Swisher, J.D., Scherer, J., Yin, R.K. (2004). Cost-benefit estimates in prevention research. The Journal of Primary Prevention, 24(2), 137-148.

This article summarizes cost-benefit analyses from seven prevention studies. Authors conclude that the studies “offer preliminary evidence that some prevention programs are effective” and cost-beneficial. Represented in the sample of studies were both community coalitions that used individual and environmental strategies and programs that target individuals only.

U.S. Department of Health and Human Services, Substance Abuse and Mental Health Services Administration, Center for Substance Abuse Prevention. (2001). Principles of substance abuse prevention. Author. Retrieved 09/2005 from http://www.modelprograms.samhsa.gov/pdfs/pubs_Principles.pdf

The article presents principles of substance abuse prevention strategies based on evidence from research literature. Strategies that facilitate efficacy in community coalitions and additional information resources are described.

U.S. Department of Health and Human Services, Substance Abuse and Mental Health Services Administration, Center for Substance Abuse Prevention. (2002). A framework for strengthening state substance abuse prevention systems: Sharing practical experiences. Author. Retrieved 09/2005 from http://modelprograms.samhsa.gov/pdfs/
FrameworkforStrengthening.pdf

The article provides examples of practices that have been shown to strengthen substance abuse prevention. Relevant examples include

  1. Washington state provides common needs assessment data to local prevention planners. This example includes a description of the survey instruments used to collect data.
  2. Pennsylvania requires all substance abuse prevention programs to implement comprehensive outcome-based planning processes. Methods through which the state supports and facilitates such practices are described.
  3. Washington state recently developed a survey to assess substance abuse prevention providers’ fidelity to the prevention programs they utilize and connections between fidelity to programs and program outcomes.
  4. Kansas conducts an annual survey of drug use in four grade levels and provides the data to all public and private schools to be used for prevention planning and outcome assessments. The state arranges for regional prevention centers to provide training on how to use the data.
  5. Illinois recently developed guidelines for prevention programs’ adoption of evidence-based interventions.

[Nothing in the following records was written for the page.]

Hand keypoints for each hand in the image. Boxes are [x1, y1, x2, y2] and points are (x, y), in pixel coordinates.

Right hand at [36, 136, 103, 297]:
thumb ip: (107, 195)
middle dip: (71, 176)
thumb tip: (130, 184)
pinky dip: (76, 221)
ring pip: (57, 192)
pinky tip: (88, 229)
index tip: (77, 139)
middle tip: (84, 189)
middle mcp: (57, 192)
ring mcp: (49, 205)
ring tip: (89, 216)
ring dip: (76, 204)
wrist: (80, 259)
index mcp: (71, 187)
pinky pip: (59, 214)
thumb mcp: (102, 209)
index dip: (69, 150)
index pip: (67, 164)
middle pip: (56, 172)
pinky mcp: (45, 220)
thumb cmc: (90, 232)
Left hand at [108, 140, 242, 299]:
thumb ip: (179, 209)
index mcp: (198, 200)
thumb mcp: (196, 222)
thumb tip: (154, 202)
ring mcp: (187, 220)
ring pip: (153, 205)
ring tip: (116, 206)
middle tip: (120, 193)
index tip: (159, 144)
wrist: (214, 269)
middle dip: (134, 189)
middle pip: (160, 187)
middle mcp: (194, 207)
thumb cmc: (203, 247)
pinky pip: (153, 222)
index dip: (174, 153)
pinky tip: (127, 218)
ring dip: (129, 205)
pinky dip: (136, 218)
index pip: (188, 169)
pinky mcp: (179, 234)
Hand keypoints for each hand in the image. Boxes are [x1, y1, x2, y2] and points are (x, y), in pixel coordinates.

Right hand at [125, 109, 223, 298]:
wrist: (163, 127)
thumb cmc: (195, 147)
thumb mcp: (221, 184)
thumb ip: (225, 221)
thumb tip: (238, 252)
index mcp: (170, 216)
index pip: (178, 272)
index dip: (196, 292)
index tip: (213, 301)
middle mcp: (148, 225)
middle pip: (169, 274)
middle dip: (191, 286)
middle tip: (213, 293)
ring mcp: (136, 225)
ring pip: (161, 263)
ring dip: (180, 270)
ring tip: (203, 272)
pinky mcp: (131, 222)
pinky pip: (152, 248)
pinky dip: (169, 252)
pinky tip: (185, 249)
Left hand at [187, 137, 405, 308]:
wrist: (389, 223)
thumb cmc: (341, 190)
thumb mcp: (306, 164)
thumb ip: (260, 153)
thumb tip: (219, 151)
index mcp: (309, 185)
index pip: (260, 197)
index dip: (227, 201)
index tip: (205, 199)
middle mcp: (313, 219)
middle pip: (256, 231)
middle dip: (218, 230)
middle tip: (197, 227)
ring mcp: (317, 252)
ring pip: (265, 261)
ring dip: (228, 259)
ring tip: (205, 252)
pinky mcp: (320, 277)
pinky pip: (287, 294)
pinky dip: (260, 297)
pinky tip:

Wolff, T. (2001). A practitioner’s guide to successful coalitions. American Journal of Community Psychology, 29(2), 173-191.

The article describes nine dimensions of coalition building that the author concludes, from an examination of the literature and his and practitioners’ experiences, are essential for success. Each dimension has multiple factors (see the article for more detail). The dimensions are community readiness, intentionality, structure and organizational capacity, taking action, membership, leadership, dollars and resources, relationships, and technical assistance.